-- Data under study --
☆ ☆ ☆

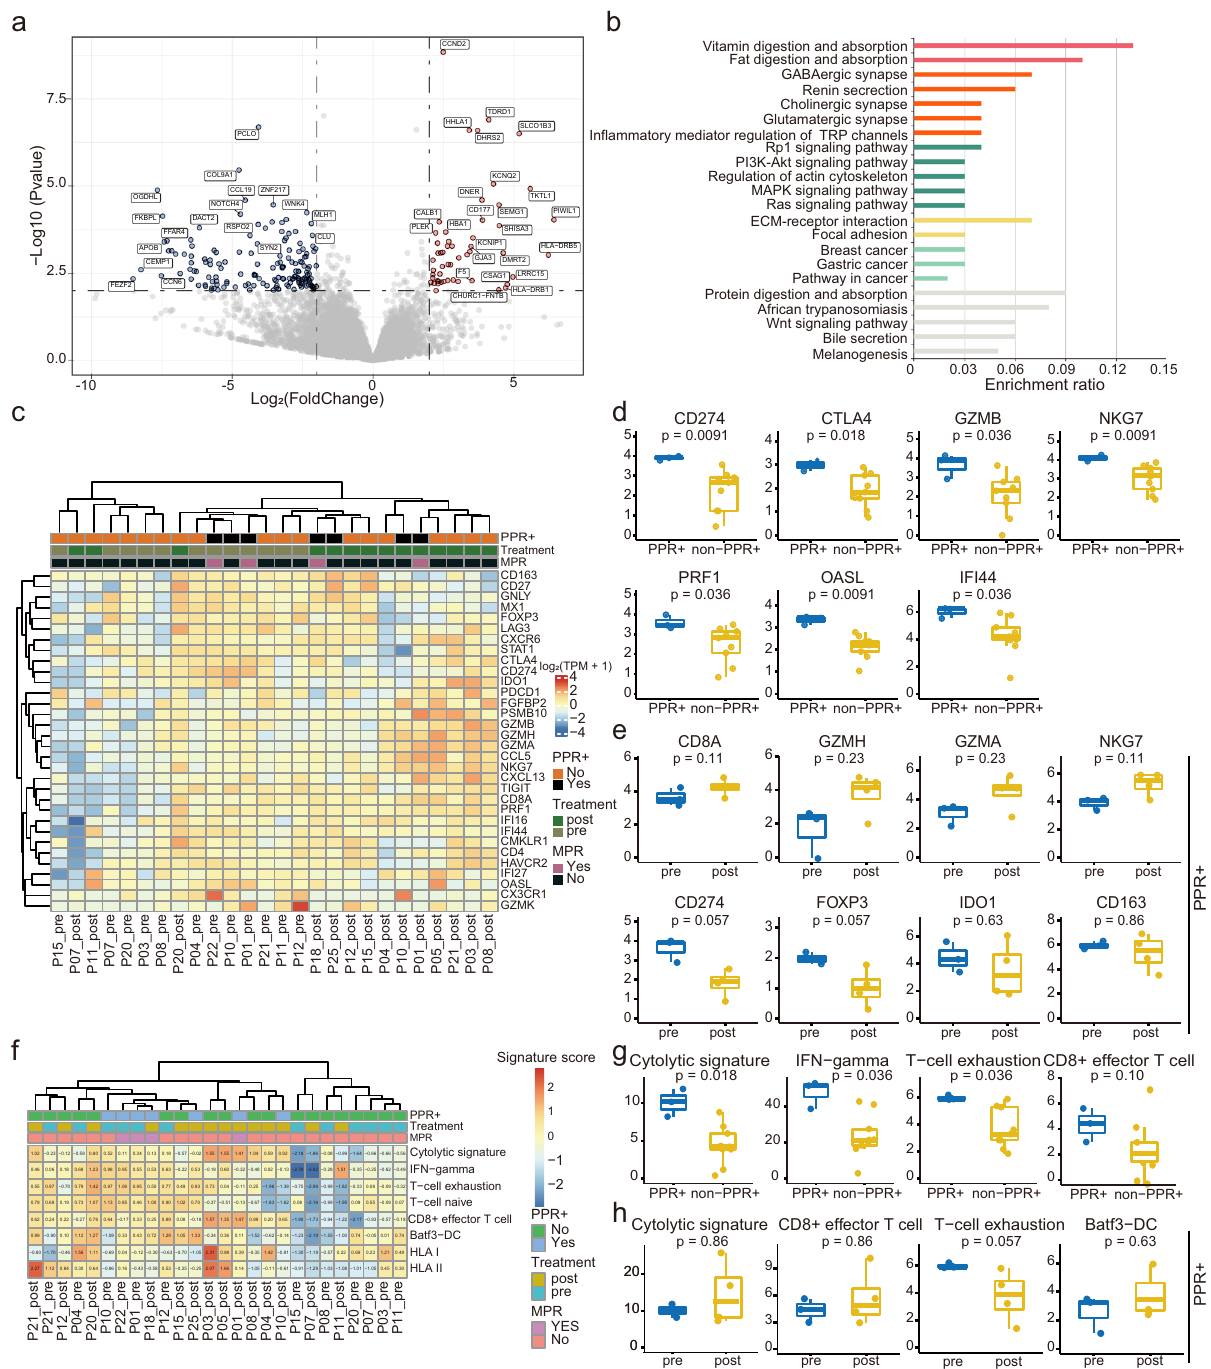
Fig. 4 | Transcriptomic features in patients withdifferent responses. a Volcano plot showing differentially expressed genes between baseline MPR ( n =2) vs. non- MPR ( n =10) group. Color dots denote genes that passed the p-value and fold change thresholds. b Functional pathway enrichment by differential expressed genes at baseline. Similarpathways areclustered and stained with the same colors. c Heatmap for immune-related gene expression across samples in 15 patients. d Baseline levels of immune-related genes that were altered between PPR+ ( n =3) and non-PPR+ (n=9) groups. e Level changes of immune-related genes between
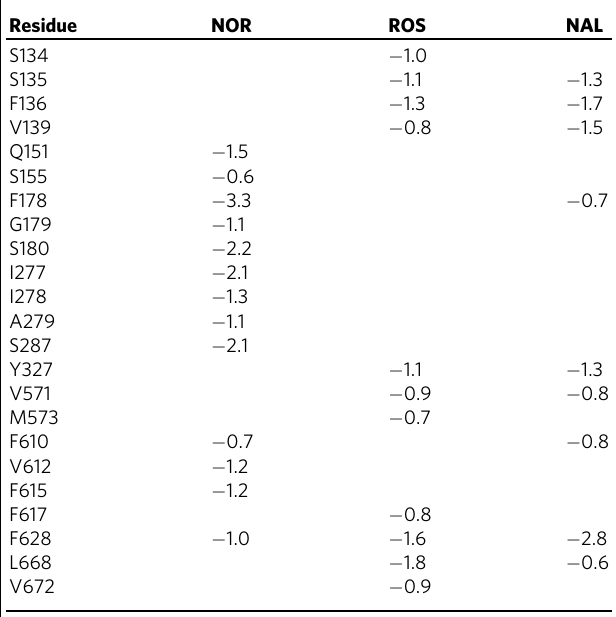
Table 4 Per-residue contribution to the binding free energy (kcal.mol − 1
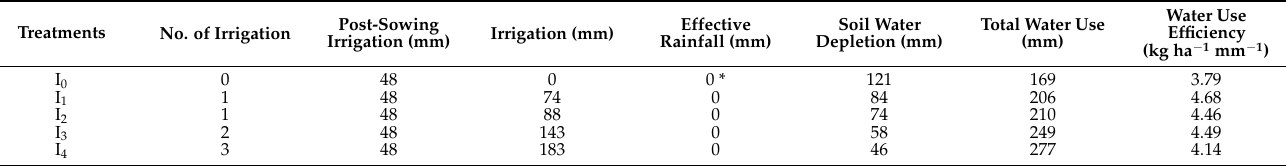
Figure 1. Different irrigation schedules varied soil moisture content at 0–45 cm depth. MC = Moisture content; FC = Field capacity; PWP = permanent wilting point. Table 1. Water use efficiency of mung bean under different irrigation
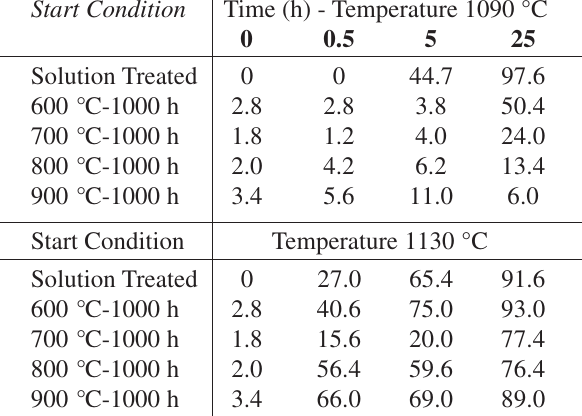
Table 1. Volumetric percentage of gross grains of the annealed samples at 1090 and 1130 ° C for various periods of time and dif- ferent start conditions (solution treated or aged at different tem- peratures for 1000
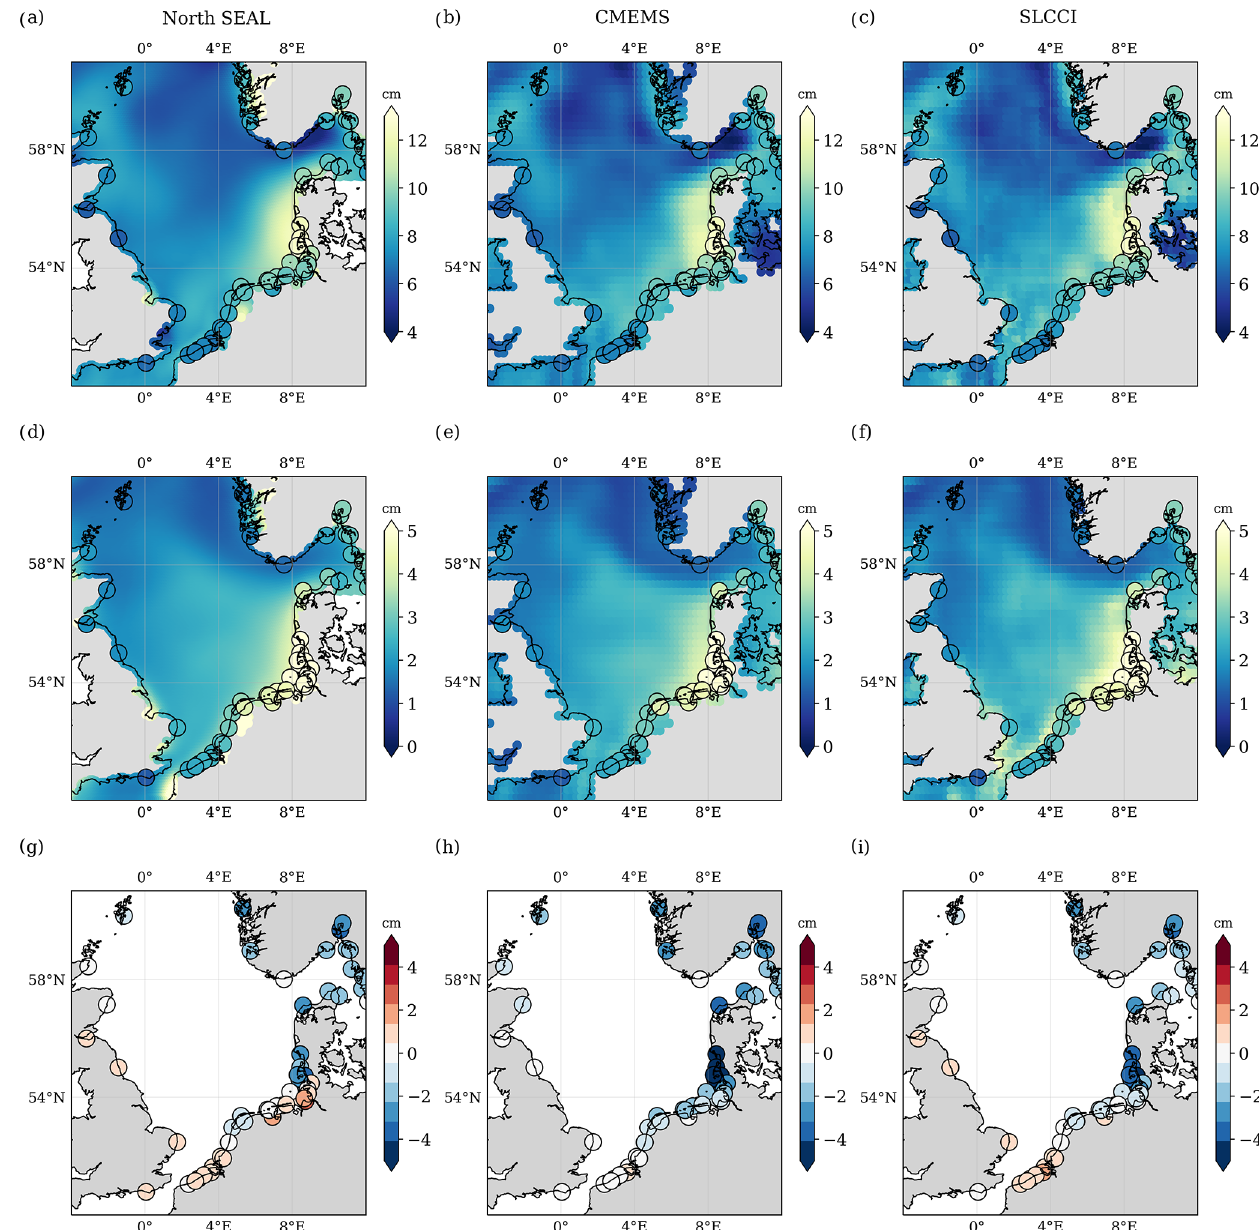
Figure 9. Amplitudes of the annual cycle (a–c) and associated uncertainties (d–f) for the three altimetry datasets and TG data. Differences of annual amplitudes at TG locations are shown in (g–i) . None of these differences are statistically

☆ ☆ ☆

Write out exactly the lines from the line holding "Table 4 Per-residue" through the last line of the records above, inclusive, and nothing more. Leave out the pictures.

Table 4 Per-residue contribution to the binding free energy (kcal.mol − 1
Figure 1. Different irrigation schedules varied soil moisture content at 0–45 cm depth. MC = Moisture content; FC = Field capacity; PWP = permanent wilting point. Table 1. Water use efficiency of mung bean under different irrigation
Table 1. Volumetric percentage of gross grains of the annealed samples at 1090 and 1130 ° C for various periods of time and dif- ferent start conditions (solution treated or aged at different tem- peratures for 1000
Figure 9. Amplitudes of the annual cycle (a–c) and associated uncertainties (d–f) for the three altimetry datasets and TG data. Differences of annual amplitudes at TG locations are shown in (g–i) . None of these differences are statistically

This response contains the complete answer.